Вообще, как известно, Екатерина долго еще чувствовала себя весьма неуверенно. Ей нужна была опора: то она замышляла брак с томящимся в тюрьме со дня воцарения Елизаветы Иваном Шестым, то сбиралась сделать мужем и императором Григория Орлова — не только потому, что любила, но и потому, что надеялась на его силу; не кто иной, как Никита Панин, по этому поводу сказал:
«Императрица может делать что хочет, но госпожа Орлова никогда не будет императрицей России».
Кстати, если бы этот брак состоялся, о судьбе Павла нечего было бы гадать: у Екатерины имелся от Орлова сын, Алексей Бобринский, родившийся в год ее коронации.
Она чувствовала себя неуверенно, и причиной неуверенности был Павел. Еще в 1766 году (когда ее служанка-калмычка вдруг подняла крик в ночном петергофском саду, отбиваясь от предприимчивого лакея) Екатерине примерещилось покушение на ее жизнь — и придворные во главе все с тем же Орловым прежде всего кинулись в покои двенадцатилетнего Павла, подозревая там клубок заговора.

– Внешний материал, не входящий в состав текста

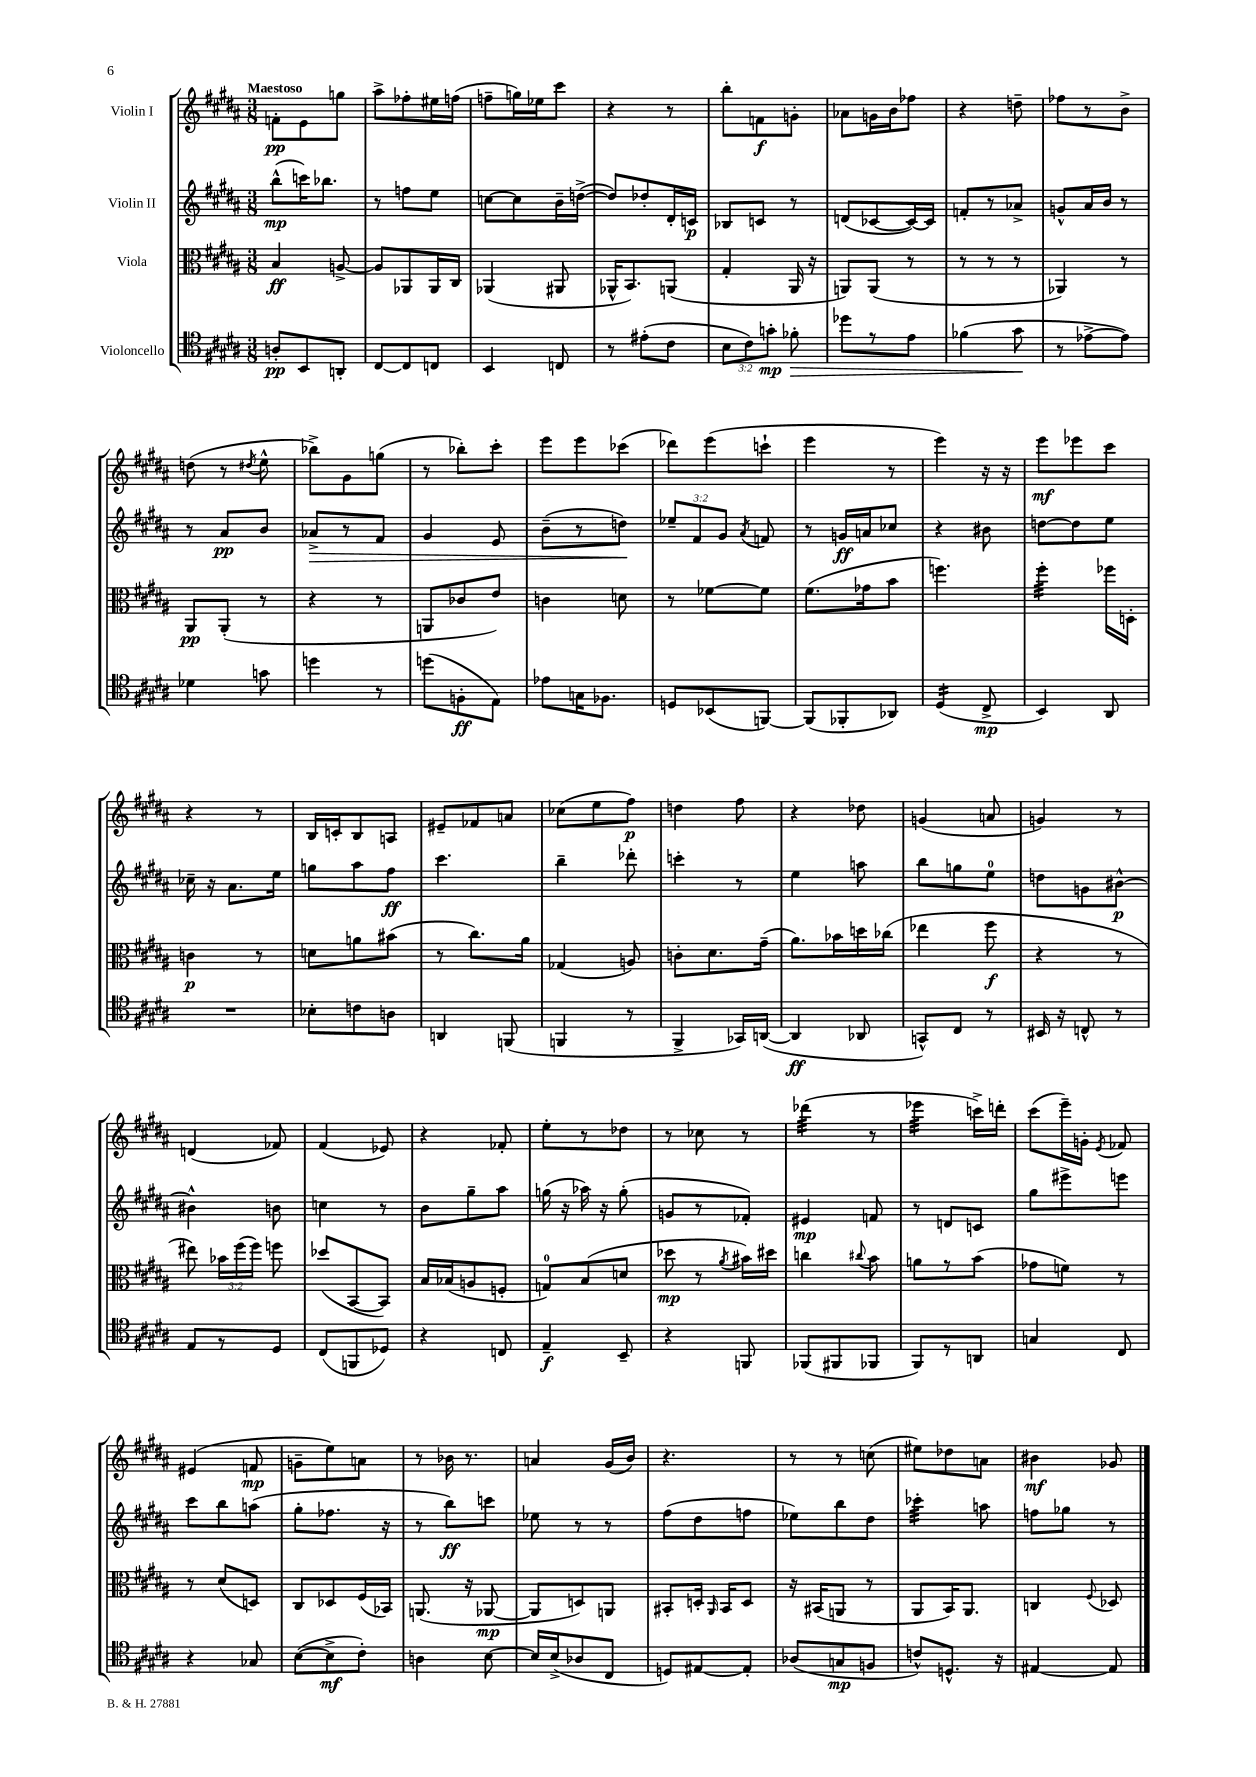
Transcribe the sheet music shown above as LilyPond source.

<<
\new StaffGroup <<
\new Staff = "s0" \with { instrumentName = "Violin I" } {
    \clef treble \key b \major \numericTimeSignature \time 3/8 \tempo "Maestoso"
    \autoBeamOff f'8[-.\pp e'8 g''8] |
    ais''8[-> fes''8-. eis''16 f''16]( |
    f''8[-- g''16) ees''16 cis'''8] |
    r4 r8 |
    b''8[-. f'8\f g'8]-. |
    aes'8[ g'16 b'16 fes''8] |
    r4 d''8-- |
    fes''8[ r8 b'8]-> |
    d''8( r8 \acciaccatura { dis''8 } e''8-^ |
    bes''8[->) gis'8 g''8]( |
    r8 bes''8[-.) cis'''8]-. |
    e'''8[ e'''8 ces'''8]( |
    des'''8[) e'''8( c'''8]-! |
    e'''4 r8 |
    e'''4) r16 r16 |
    e'''8[\mf ees'''8 cis'''8] |
    r4 r8 |
    b16[ c'16-. b8 a8] |
    eis'8[-- fes'8 a'8] |
    ces''8[( e''8 fis''8]\p) |
    d''4 fis''8 |
    r4 des''8 |
    g'4( a'8 |
    g'4) r8 |
    d'4( fes'8) |
    fis'4( ees'8) |
    r4 fes'8-. |
    e''8[-. r8 des''8] |
    r8 ces''8 r8 |
    des'''4:32( r8 |
    ees'''4:32 c'''16[->) d'''16]-. |
    cis'''8[( e'''16--) g'16]-. \acciaccatura { e'8 } fes'8 |
    eis'4( f'8\mp |
    g'8[-- e''8) a'8] |
    r8 bes'16 r8. |
    a'4 gis'16[( b'16]) |
    r4. |
    r8 r8 c''8( |
    eis''8[) des''8 a'8] |
    bis'4\mf ges'8 \bar "|." |
}
\new Staff = "s1" \with { instrumentName = "Violin II" } {
    \clef treble \key b \major \numericTimeSignature \time 3/8 \override Staff.TupletNumber.text = #tuplet-number::calc-fraction-text
    \autoBeamOff b''8[-^\mp( c'''16) bes''8.] |
    r8 f''8[ e''8] |
    c''8[~ c''8 b'16-- d''16]~->( |
    d''8[) des''8-. dis'16-. c'16]\p |
    bes8[ c'8] r8 |
    d'8[( ces'8~ ces'16~) ces'16] |
    f'8[-. r8 aes'8]-> |
    g'8[-^ ais'16 b'16] r8 |
    r8 ais'8[\pp b'8] |
    aes'8[->\> r8 fis'8] |
    gis'4 e'8 |
    b'8[--( r8 d''8]\!) |
    \tuplet 3/2 { ees''8[-- fis'8 gis'8] } \acciaccatura { ais'8 } f'8 |
    r8 g'16[\ff a'16 ces''8] |
    r4 bis'8 |
    d''8[~ d''8 e''8] |
    ces''16-- r16 ais'8.[ e''16] |
    g''8[ ais''8 fis''8]\ff |
    cis'''4. |
    b''4-- des'''8-. |
    c'''4-. r8 |
    e''4 a''8 |
    b''8[ g''8 e''8]-0 |
    d''8[ g'8 bis'8]~-^\p |
    bis'4-^ b'8 |
    c''4 r8 |
    b'8[ gis''8-- ais''8] |
    g''16( r16 aes''16) r16 g''8-.( |
    g'8[ r8 fes'8]-.) |
    eis'4\mp f'8 |
    r8 d'8[ c'8] |
    gis''8[ eis'''8-> e'''8] |
    cis'''8[ b''8 a''8]( |
    gis''8[-. fes''8.] r16 |
    r8 b''8[\ff) c'''8] |
    ees''8 r8 r8 |
    fis''8[( dis''8 f''8] |
    ees''8[) b''8 dis''8] |
    ces'''4:32-. a''8 |
    f''8[ ges''8] r8 \bar "|." |
}
\new Staff = "s2" \with { instrumentName = "Viola" } {
    \clef alto \key b \major \numericTimeSignature \time 3/8 \override Staff.TupletNumber.text = #tuplet-number::calc-fraction-text
    \autoBeamOff b4\ff a8~-> |
    a8[ aes,8 aes,16 cis16] |
    aes,4( ais,8 |
    aes,16[-^ b,8.) a,8]( |
    gis4-. ais,16 r16 |
    a,8[) a,8]( r8 |
    r8 r8 r8 |
    aes,4) r8 |
    ais,8[\pp ais,8]-.( r8 |
    r4 r8 |
    a,8[ ces'8 e'8]) |
    c'4 d'8 |
    r8 fes'8[~ fes'8] |
    fis'8.[( ges'16 b'8] |
    f''4.) |
    fis''4:32-. fes''16[ d16]-. |
    c'4\p r8 |
    d'8[ a'8 bis'8]( |
    r8 cis''8.[) ais'16] |
    ges4( a8) |
    c'8[-. dis'8. gis'16]--( |
    ais'8.[) bes'16 d''16 ces''16]( |
    ees''4 fis''8\f |
    r4 r8 |
    eis''8) \tuplet 3/2 { bes'16[ fis''16( fis''16]) } f''8 |
    des''8[( b,8~ b,8]) |
    b16[ bes16( a8 f8]-. |
    g8[-0) b8( d'8] |
    des''8\mp r8 \acciaccatura { ais'8 } bis'16[) dis''16] |
    c''4 \appoggiatura { cis''8 } b'8 |
    a'8[ r8 b'8]( |
    ges'8[ f'8]) r8 |
    r8 dis'8[( d8]) |
    cis8[ des8 fis16( bes,16]) |
    a,8.( r16 aes,8~\mp |
    aes,8[ d8) a,8] |
    bis,8[-. d16]-. \grace { ais,16 } bis,16[ d8] |
    r16 bis,16[( a,8] r8 |
    ais,8[ b,16) ais,8.] |
    c4 \appoggiatura { fis8 } des8 \bar "|." |
}
\new Staff = "s3" \with { instrumentName = "Violoncello" } {
    \clef tenor \key b \major \numericTimeSignature \time 3/8 \override Staff.TupletNumber.text = #tuplet-number::calc-fraction-text
    \autoBeamOff a8[-.\pp b,8 a,8]-. |
    cis8[~ cis8 c8] |
    b,4 c8 |
    r8 eis'8[-.( cis'8] |
    \tuplet 3/2 { b8[ cis'8) g'8]-.\mp } fes'8-.\> |
    des''8[ r8 e'8] |
    fes'4( gis'8\! |
    r8 ees'8[~-> ees'8]) |
    des'4 g'8 |
    d''4 r8 |
    d''8[( f8-.\ff e8]) |
    ees'8[ g16 fes8.] |
    d8[ bes,8( f,8]~) |
    f,8[( fes,8-. aes,8]) |
    dis4:16( cis8->\mp |
    b,4) ais,8 |
    R4. |
    bes8[-. c'8 a8] |
    a,4 f,8( |
    f,4 r8 |
    fis,4-> ges,16[) a,16]~( |
    a,4\ff aes,8 |
    g,8[-^) cis8] r8 |
    bis,16 r16 c8-^ r8 |
    e8[ r8 dis8] |
    cis8[( f,8 des8]) |
    r4 c8 |
    e4--\f b,8-- |
    r4 f,8 |
    fes,8[( fis,8 fes,8] |
    fis,8[) r8 a,8] |
    g4 cis8 |
    r4 ges8 |
    b8[~( b8->\mf cis'8]-.) |
    a4 b8~ |
    b16[ b16->( aes8 cis8] |
    d8[) eis8~ eis8]-. |
    aes8[( g8\mp f8] |
    c'8[-^) d8.]-^ r16 |
    eis4~ eis8 \bar "|." |
}
>>
>>
\layout { \context { \Score \remove "Bar_number_engraver" } }
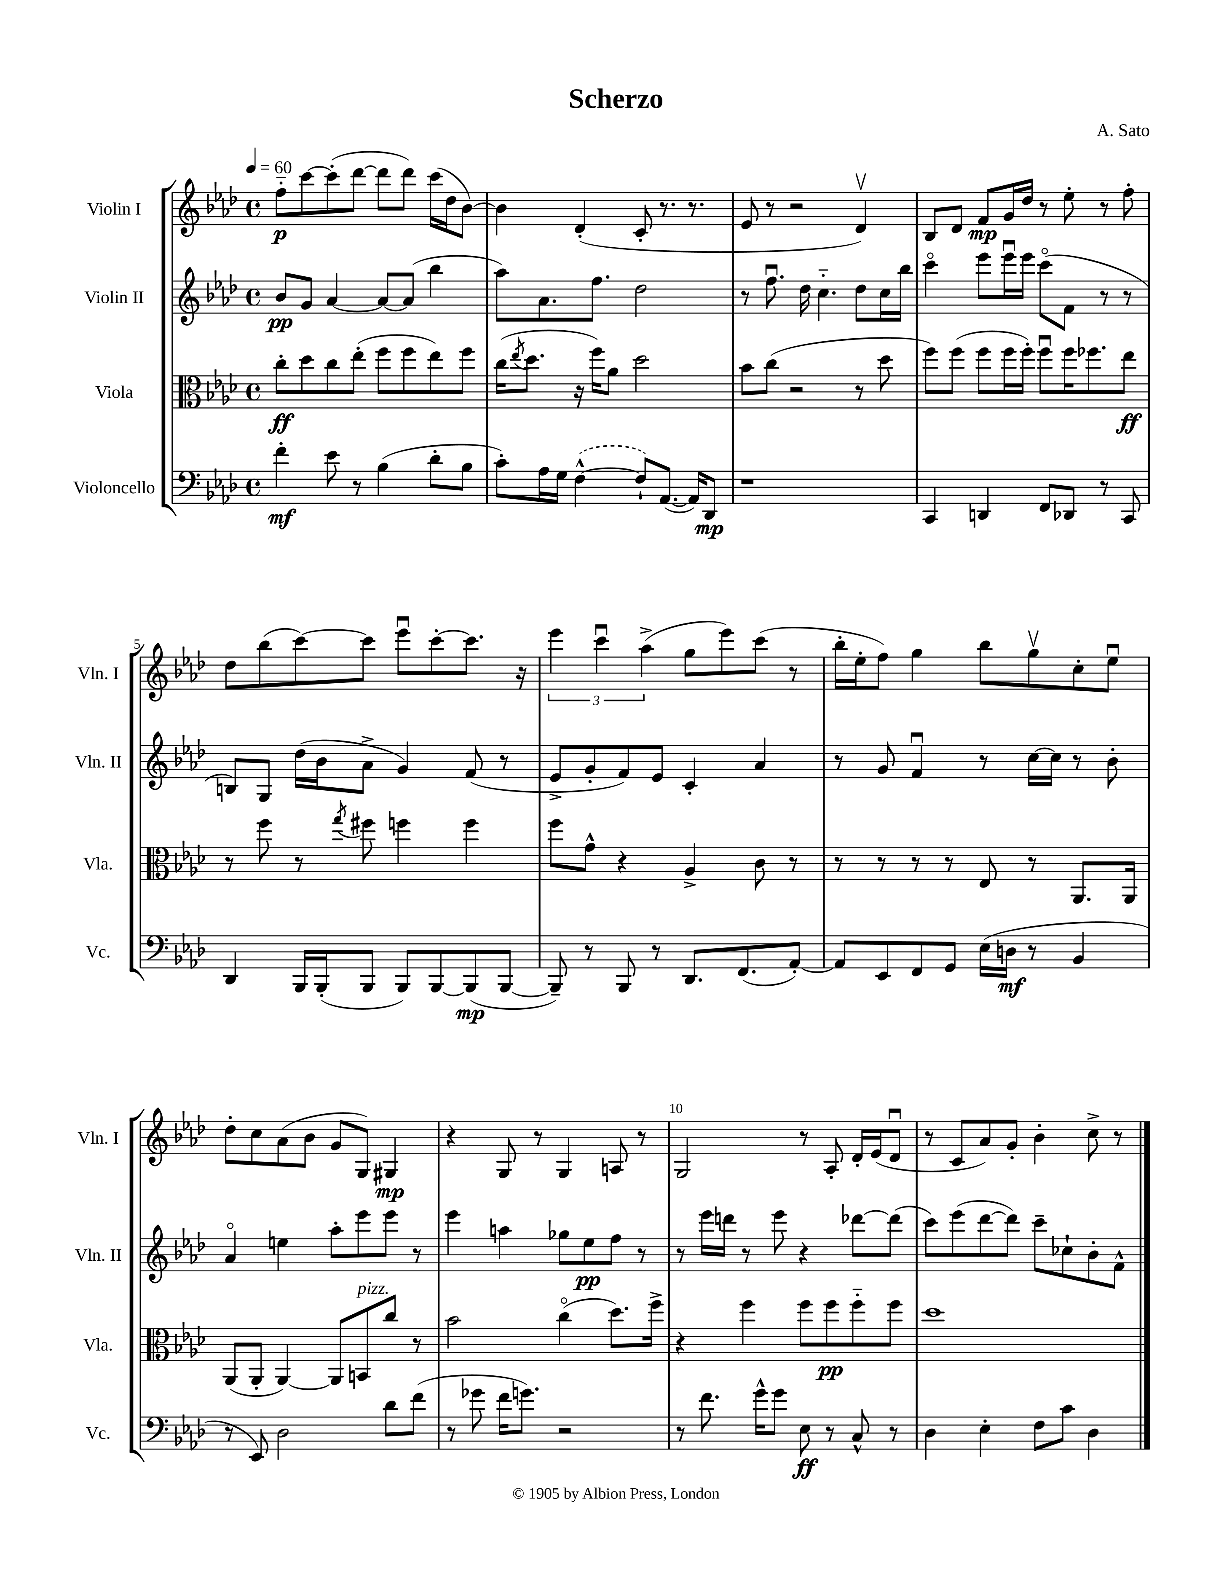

Юрий Тынянов в «Подпоручике Киже» расскажет историю того, как под окнами Павла, уже императора, некий офицер, как и лакей, сгорая страстью, тоже учинит шум и его начнут разыскивать, дабы подвергнуть кнутобойству. Это должно будет характеризовать павловскую подозрительность, павловскую манию преследования, павловскую эпоху. Не екатерининскую.
Что общего между ним, с тыняновской точки зрения, полупомешанным, и ею, которую привыкли считать образцом уверенности и спокойствия? Но вот и злосчастный селадон, покусившийся на калмыцкие прелести, наказывается с жестокостью, необычной для Екатерины, в подобных случаях глядевшей сквозь пальцы на шалости и проказы всех приближенных, даже прислуги: его били кнутом, вырвали ноздри и сослали на каторгу.
Откуда такая суровость? Все оттуда же: тот же страх, та же неуверенность в завтрашнем дне.